__ASSIGNMENT__
Rewrite the figure captions from "View larger version (90K): [in" to "Original magnification, x200.", inclusive, replacing "gene gun" with "biolistic device".

__TEXT UNDER STUDY__
_ _ _ _ _ _ _

View larger version (48K): [in this window] [in a new window]   FIGURE 4. Mature (day 6/CD40L) DC expressing EGFP via adenovirus transduction localize in lymph nodes following i.d. injection. Left, EGFP expression of DC immediately before injection and EGFP expression in draining lymph node cells 36 h after injection of 5.2 x 106 DC, showing the region (R1) used to identify injected DC in lymph nodes. Right, CD83 vs CD86 profile of draining lymph node cells and injected EGFP+ DC that localized to lymph nodes. The area delineated by perpendicular lines identifies CD83+CD86+ lymph node DC. Numbers represent the mean ± SEM of triplicate samples, describing injected EGFP+CD83+CD86+ DC in draining lymph nodes as a percentage of total lymph node DC. The proportion of injected cells recovered from the draining lymph node was 0.09 ± 0.01%. SSC, side scatter.

View larger version (90K): [in this window] [in a new window]   FIGURE 5. Biolistic delivery of EGFP gene-coated particles leads to acute epidermal inflammation and transfection of cells. Skin was biopsied 36 h after gene gun application. a, Hematoxylin and eosin staining, showing acute inflammation of the epidermis. Original magnification, x100. b, Fluorescence and differential interference contrast image of skin. An EGFP-transfected cell with intracellular bead (arrow) is present in the superficial dermis. Original magnification, x200.

_ _ _ _ _ _ _

__SOURCE INFORMATION__
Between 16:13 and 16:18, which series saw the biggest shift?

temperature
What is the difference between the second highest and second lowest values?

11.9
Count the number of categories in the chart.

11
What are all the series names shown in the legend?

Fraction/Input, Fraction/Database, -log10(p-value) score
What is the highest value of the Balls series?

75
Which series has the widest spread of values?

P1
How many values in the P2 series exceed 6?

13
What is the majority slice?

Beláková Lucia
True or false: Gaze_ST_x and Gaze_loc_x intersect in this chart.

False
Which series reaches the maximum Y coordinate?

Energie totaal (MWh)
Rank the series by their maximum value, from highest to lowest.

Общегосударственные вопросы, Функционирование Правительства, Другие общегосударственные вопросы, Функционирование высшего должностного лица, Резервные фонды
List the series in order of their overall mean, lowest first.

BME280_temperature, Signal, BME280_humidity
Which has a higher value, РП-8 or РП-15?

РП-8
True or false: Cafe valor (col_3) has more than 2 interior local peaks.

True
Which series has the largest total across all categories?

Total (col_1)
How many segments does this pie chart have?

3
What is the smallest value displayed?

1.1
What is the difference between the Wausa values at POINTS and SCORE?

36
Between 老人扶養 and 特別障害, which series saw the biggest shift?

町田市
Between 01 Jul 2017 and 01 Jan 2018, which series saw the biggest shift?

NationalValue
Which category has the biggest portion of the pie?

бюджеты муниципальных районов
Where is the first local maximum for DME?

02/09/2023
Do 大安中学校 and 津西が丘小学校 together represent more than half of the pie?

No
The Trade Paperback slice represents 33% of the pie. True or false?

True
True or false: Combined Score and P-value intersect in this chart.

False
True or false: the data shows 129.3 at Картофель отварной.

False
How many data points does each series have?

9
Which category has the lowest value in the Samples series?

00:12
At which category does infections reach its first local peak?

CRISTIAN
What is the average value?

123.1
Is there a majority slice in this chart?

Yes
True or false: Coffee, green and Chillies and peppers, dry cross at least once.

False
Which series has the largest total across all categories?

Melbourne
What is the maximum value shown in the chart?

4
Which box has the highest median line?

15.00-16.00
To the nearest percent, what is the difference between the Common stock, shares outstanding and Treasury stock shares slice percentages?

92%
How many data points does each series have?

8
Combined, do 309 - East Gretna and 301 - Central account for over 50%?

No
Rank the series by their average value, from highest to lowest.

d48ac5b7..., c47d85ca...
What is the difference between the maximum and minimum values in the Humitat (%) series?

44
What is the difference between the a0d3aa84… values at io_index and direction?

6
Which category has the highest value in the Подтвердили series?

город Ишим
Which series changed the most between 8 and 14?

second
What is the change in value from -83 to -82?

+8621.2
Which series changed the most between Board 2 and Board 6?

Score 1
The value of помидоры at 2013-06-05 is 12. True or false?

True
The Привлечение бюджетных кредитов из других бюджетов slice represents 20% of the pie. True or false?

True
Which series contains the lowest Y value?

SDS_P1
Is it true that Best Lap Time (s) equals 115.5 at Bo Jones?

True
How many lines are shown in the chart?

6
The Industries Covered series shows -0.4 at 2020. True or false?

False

_ _ _ _ _ _ _

__ANSWER SECTION__
View larger version (90K): [in this window] [in a new window]   FIGURE 5. Biolistic delivery of EGFP gene-coated particles leads to acute epidermal inflammation and transfection of cells. Skin was biopsied 36 h after biolistic device application. a, Hematoxylin and eosin staining, showing acute inflammation of the epidermis. Original magnification, x100. b, Fluorescence and differential interference contrast image of skin. An EGFP-transfected cell with intracellular bead (arrow) is present in the superficial dermis. Original magnification, x200.